I only sort of skimmed through the replies, so I hope I am not just repeating anyone, but if you want a real world example, just look back at East and West Berlin before the wall fell and East and West Germany merged back together. The freedom of the West and the oppression of the East separated only by the wall (and machine guns and land mines and barbed wire on the Eastern side), with only a couple of official border crossing points.
 

Ancalagon

Dusty Dragon
It may not be what you want at all, but check out "The City and The City" by China Mieville. It's a police procedural set in two cities that occupy the same physical space but whose inhabitants are not allowed to move between the two (except via an official border at the centre) or acknowledge the inhabitants of the other without attracting the immediate, possibly terminal attention of a (possibly supernatural) secret police-type agency called Breach. It's intentionally left ambiguous whether this is just a bizarre social convention or not but I've always wondered about basing a campaign on it with explicit planar travel.

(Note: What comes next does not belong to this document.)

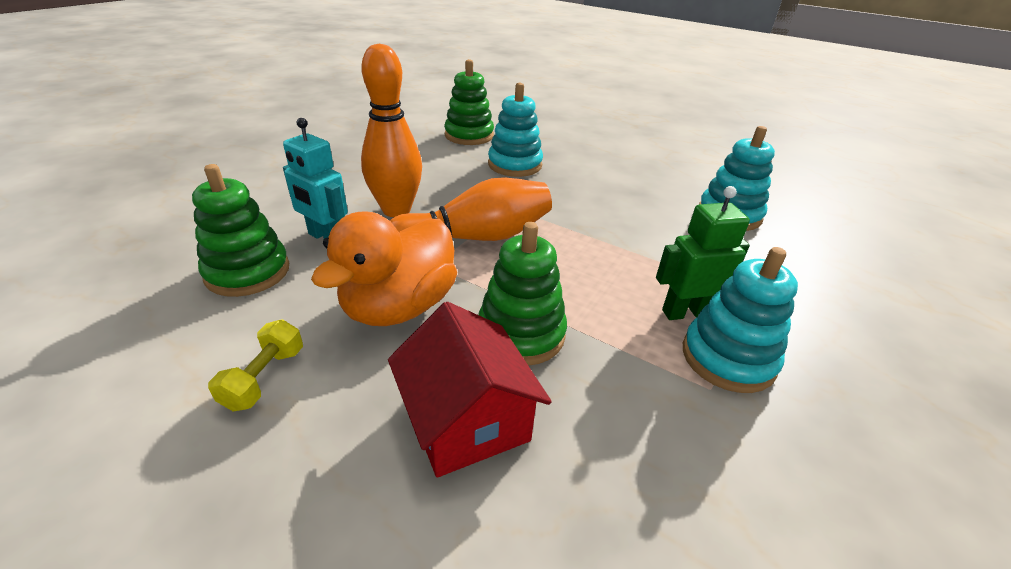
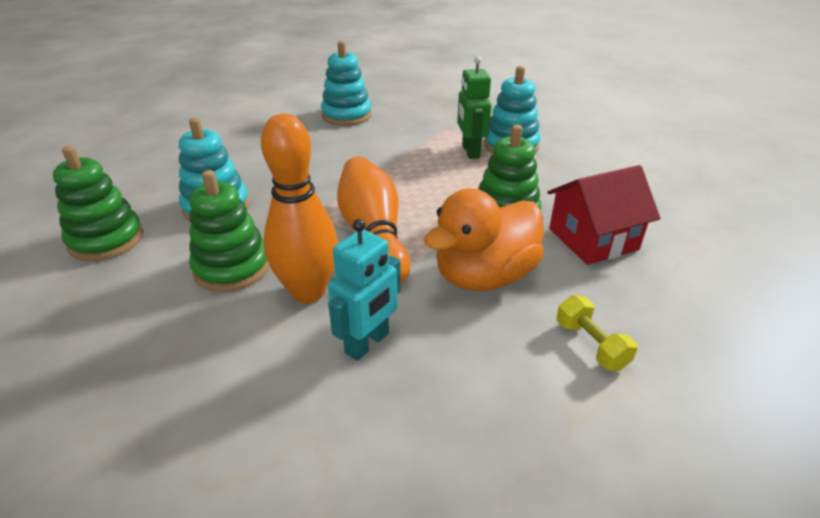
camera: 85 degrees left, 0 degrees up
green stacking toy [192,164,289,297] -> green stacking toy moved to [189,170,270,292]
yellow dumbbell [208,319,303,411] -> yellow dumbbell turned 45 degrees clockwise [557,295,638,371]
orange duck [311,211,457,326] -> orange duck turned 105 degrees clockwise [424,188,544,291]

https://en.m.wikipedia.org/wiki/The_City_&_the_City

(Disclaimer: I've probably made that sound terrible but that's entirely my fault)
It's a great read and not a massive brick (about 300 pages). Definitely recommend, esp considering the topic of the thread

Sent from my [device_name] using EN World mobile app
 

Grumbleputty

Explorer
You could inject some tension by having the portals not be accessible to all- in my own campaign world I've been playing with a large port city where the wealthy work in an elevated, mostly walled-off ward by day, running businesses that siphon off the profits of the dock workers and sailors living in squalor beyond the walls. At night the elites disappear through an array of well-guarded portals which transport them to their villas and estates hidden all over the multiverse. The poor inhabitants of the lower city almost never rub shoulders with the wealthy, who they view almost as an occupying force- while the elites feel no cultural affinity for the city or it's inhabitants.
 

jasper

Rotten DM
Oh I forgot the Hell's Gate series by David Weber, Linda Evans, and Joelie Presby may help.
The natural gates may open to different terrain. Think Florida Everglades open to Vegas. One group uses tech, the other uses magic. As you get farther away for your home plane your power goes down.